Старик перестал кричать. Он подбежал к одному из мешков и принялся торопливо его развязывать. Он что-то крикнул Туами, который бегом тащил за руку Танакиль. Они стремительно приближались вдоль уступа.
— Скорей!
Фа помчалась вниз по склону туда, где был проход на уступ и на отлог. Она крикнула Локу на бегу:
— Мы возьмем Танакиль! Тогда они отдадут нового!
Все вокруг изменилось. Цвета, насыщавшие мир, когда Лок очнулся от сна, в который впал под действием меда, стали еще ярче, еще сочней. Казалось, Лок мчался и прыгал сквозь целое море багрового воздуха, а тени от скал были розовые и лиловые.
Он спрыгнул на склон.
Оба остановились у прохода перед уступом и присели на корточки. Река катила алую воду, и на поверхности сверкали золотые блики. Горы за рекой обволокла темнота, до того плотная, что Локу пришлось очень внимательно присмотреться, только тогда он разглядел, что темнота эта отливает синевой. Завал, и дерево, и усердно работающие люди казались совсем черными. Но уступ и отлог все еще были залиты ярким багровым светом. Олень опять выплясывал, теперь уже по земляному откосу, который вел на отлог, оборотясь к правой впадине в утесе, подле которой умер Мал. Он тоже казался черным в огненном зареве заходящего солнца и, двигаясь, разметывал длинные лучи, которые слепили глаза. Туами орудовал на отлоге, раскрашивая что-то стоящее подле утеса, меж двух впадин. Рядом была Танакиль, маленькая, худенькая, черная, она сидела на корточках там, где прежде был костер.
С другого конца уступа донеслись размеренные удары — тук! тук! Двое мужчин рубили бревно, которое Лок сбросил в прибрежную воду. Солнце нырнуло за облако, багрянец разлился по небесной выси, а горы были окутаны темнотой.
Олень затрубил. Туами проворно спустился с отлога, он спешил к завалу, где надрывались мужчины, и Танакиль начала визжать. Облака роились, скрывая солнце, и багрянец стал тяжким, он будто потоком изливался в долину, вроде воды, только был еще текучей. Олень скачками удалялся к завалу, а мужчины хлопотали над бревном, как жуки суетливо ползают по мертвой птице.

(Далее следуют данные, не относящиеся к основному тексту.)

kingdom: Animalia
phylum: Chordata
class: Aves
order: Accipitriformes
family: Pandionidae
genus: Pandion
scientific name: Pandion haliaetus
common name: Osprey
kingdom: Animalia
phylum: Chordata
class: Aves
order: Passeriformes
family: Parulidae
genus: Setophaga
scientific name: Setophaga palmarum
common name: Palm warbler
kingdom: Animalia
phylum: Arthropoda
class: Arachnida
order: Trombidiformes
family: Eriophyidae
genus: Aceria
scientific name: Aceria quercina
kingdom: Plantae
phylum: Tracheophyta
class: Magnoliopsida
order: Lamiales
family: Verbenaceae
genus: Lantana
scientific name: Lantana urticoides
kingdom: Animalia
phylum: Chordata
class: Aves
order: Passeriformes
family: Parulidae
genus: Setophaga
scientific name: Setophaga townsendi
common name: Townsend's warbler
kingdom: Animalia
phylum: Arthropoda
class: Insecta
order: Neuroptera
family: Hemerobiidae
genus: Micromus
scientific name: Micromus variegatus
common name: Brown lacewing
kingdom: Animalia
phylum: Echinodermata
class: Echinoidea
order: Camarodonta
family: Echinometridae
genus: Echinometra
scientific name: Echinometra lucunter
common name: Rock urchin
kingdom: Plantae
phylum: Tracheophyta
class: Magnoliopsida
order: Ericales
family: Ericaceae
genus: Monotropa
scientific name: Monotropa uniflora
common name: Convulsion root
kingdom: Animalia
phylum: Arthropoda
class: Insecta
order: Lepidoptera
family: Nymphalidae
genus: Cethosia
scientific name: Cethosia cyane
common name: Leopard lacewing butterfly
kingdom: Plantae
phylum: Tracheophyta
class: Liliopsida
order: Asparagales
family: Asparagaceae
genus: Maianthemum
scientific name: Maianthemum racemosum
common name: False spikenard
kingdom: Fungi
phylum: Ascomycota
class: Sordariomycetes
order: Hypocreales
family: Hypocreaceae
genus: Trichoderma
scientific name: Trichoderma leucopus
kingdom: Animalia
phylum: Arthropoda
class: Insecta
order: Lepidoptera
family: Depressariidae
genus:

Лок ринулся вперед, и на визг Танакиль откликнулись визги Лику, которые донеслись из-за реки и были такими отчаянными, что напугали Лока. Он остановился перед отлогом, приговаривая:
— Где Лику? Что ты сделала с Лику?
Тело Танакиль распрямилось, потом упруго выгнулось, и она завела глаза. Перестав визжать, она лежала теперь на спине, и меж ее оскаленных зубов проступила кровь. Фа и Лок присели на корточки рядом с нею.
Отлог теперь изменился, как и все в мире. Туами изготовил изображение для старика, оно стояло возле утеса и глазело злобно. Они сразу увидали, как поспешно и яростно трудился он над этим изображением, потому, что оно получилось расплывчатым и не таким завершенным, как те, которые они видели на прогалине. Это было грубое подобие мужчины. Руки и ноги напряженно согнулись, будто в прыжке, а сам он был весь красный, как недавно вода в реке. Голову покрывали встопорщенные волосы, как они топорщились у старика, когда тот свирепел или пугался. Вместо лица был глиняный ком, но скатанные камушки были на месте и глядели слепым взглядом. Когда работа была кончена, старик снял с шеи связку зубов, воткнул их в лицо этого нелепого подобия и присовокупил еще два больших кошачьих клыка, которые носил в ушах. В трещину на груди глиняного подобия была вогнана палка, а к палке привязана кожаная полоса; к другому концу полосы была привязана Танакиль.